For the ambitious Hoover, the Barker-Karpis gang’s spree couldn’t have come at a more pivotal time, just as he was seeking to justify his agency’s role in combating crime. The gang’s activities made kidnapping a high-profile crime that Hoover used to justify increasing the agency’s financial and personnel resources to make the bureau America’s premier law enforcement agency.
As Hoover ramped up his war against organized crime, the Barker-Karpis Gang became one of the FBI’s top targets, and his agents used new breakthroughs in forensic science and fingerprint tracing to bring the group to justice.
Karpis went into hiding and on January 8, 1935, and Doc Barker and a fellow gang member were arrested in Chicago, with Doc’s fingerprints linking him to the Bremmer kidnapping, according to FBI accounts of the case.

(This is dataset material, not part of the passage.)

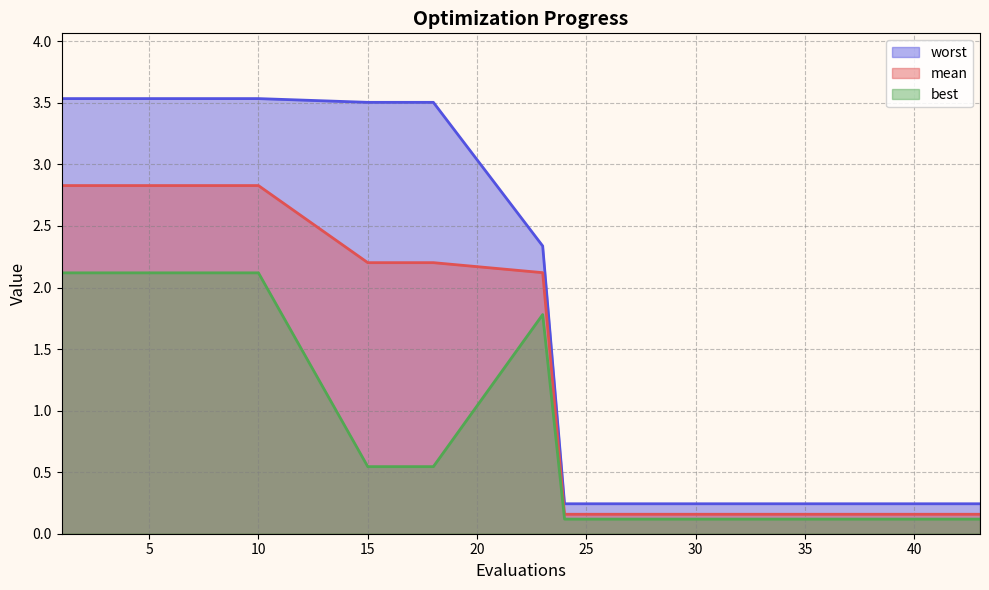

Which category has the highest value across all series?

1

While high-tech forensics for the time implicated Doc in the crime, it was dumb luck that gave the Bureau its next break. In the apartment where Barker was staying, officials found a map on which Doc circled the location of a lake in the Florida Everglades community of Ocklawaha. That led agents to Fred and Ma’s hideout, a two-story vacation waterfront cottage.

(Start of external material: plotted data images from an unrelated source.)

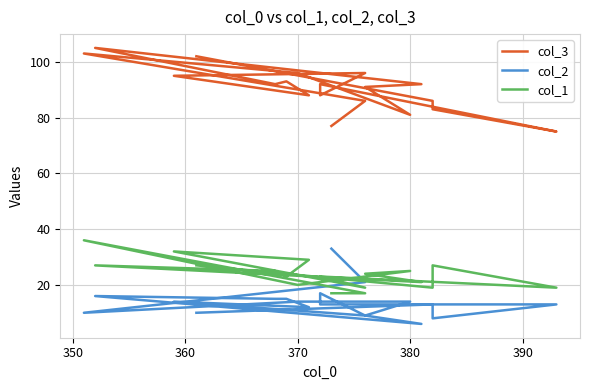

What is the difference between the maximum and minimum values in the col_3 series?

30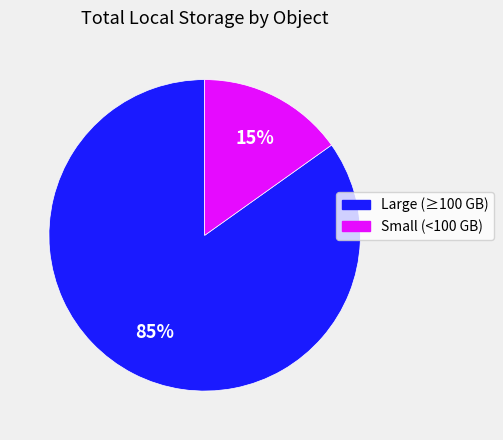

Count the number of slices in the pie.

2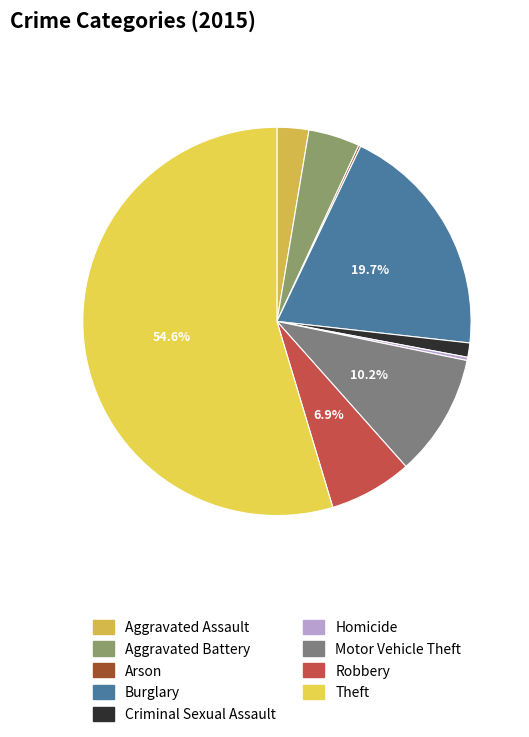

Does any single category account for the majority?

Yes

Ma Barker Killed in Shootout
Agents swarmed the hideout on January 16, 1935, and a hours-long shootout ensued. When the gunsmoke cleared, Fred and Ma Barker were dead.
According to Hoover, Ma died with a Thompson submachine gun in her hands, defending Fred to the bitter end. Whether she actually fired a weapon remains a point of contention. Barker was 61.

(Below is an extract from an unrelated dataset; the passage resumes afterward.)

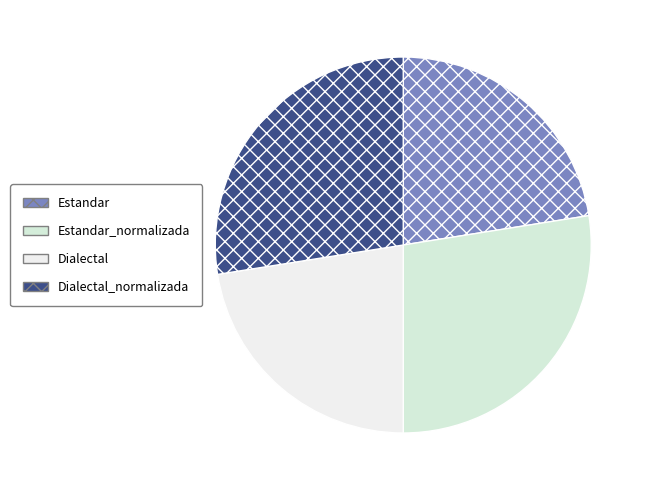

Is the sum of Dialectal and Estandar greater than half?

No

But their deaths marked the collapse of the gang. Doc was sent to the former penitentiary on Alcatraz and fatally shot during an escape attempt in 1939. Karpis was captured in 1936.
Before the shootout, Ma Barker had drawn little attention from law enforcement as a central figure in the gang. But after her death, Hoover characterized her as one of its criminal masterminds. Some believe he was justifying agents' violent killing an elderly woman, while others say the details of his agents confronting what Hoover characterized as a hardened criminal elevated the agency's image.
Karpis was sentenced to life in prison and would eventually become the longest-serving inmate at Alcatraz.
In later interviews and in his memoirs, Karpis repeatedly insisted that Ma Barker had no active role in the gang’s crimes, describing her as a harmless, clueless figure who enjoyed the comforts of their criminal earnings, but played no role in planning or executing any of the crimes.
She was “just an old fashioned woman from the Ozarks," Karpis noted. “With her personality, brains and style, it was impossible for Ma Barker to ever become the mastermind of the Karpis-Barker gang.”
That did little to stop the media from repeating the story of a ruthless, gun-toting matriarch leading a band of killers.
For decades after her death, Ma Barker was the public face of the gang, a symbol of moral decay and maternal failure. Some contend that while she might never have pulled a trigger, she was nonetheless complicit in the crimes themselves.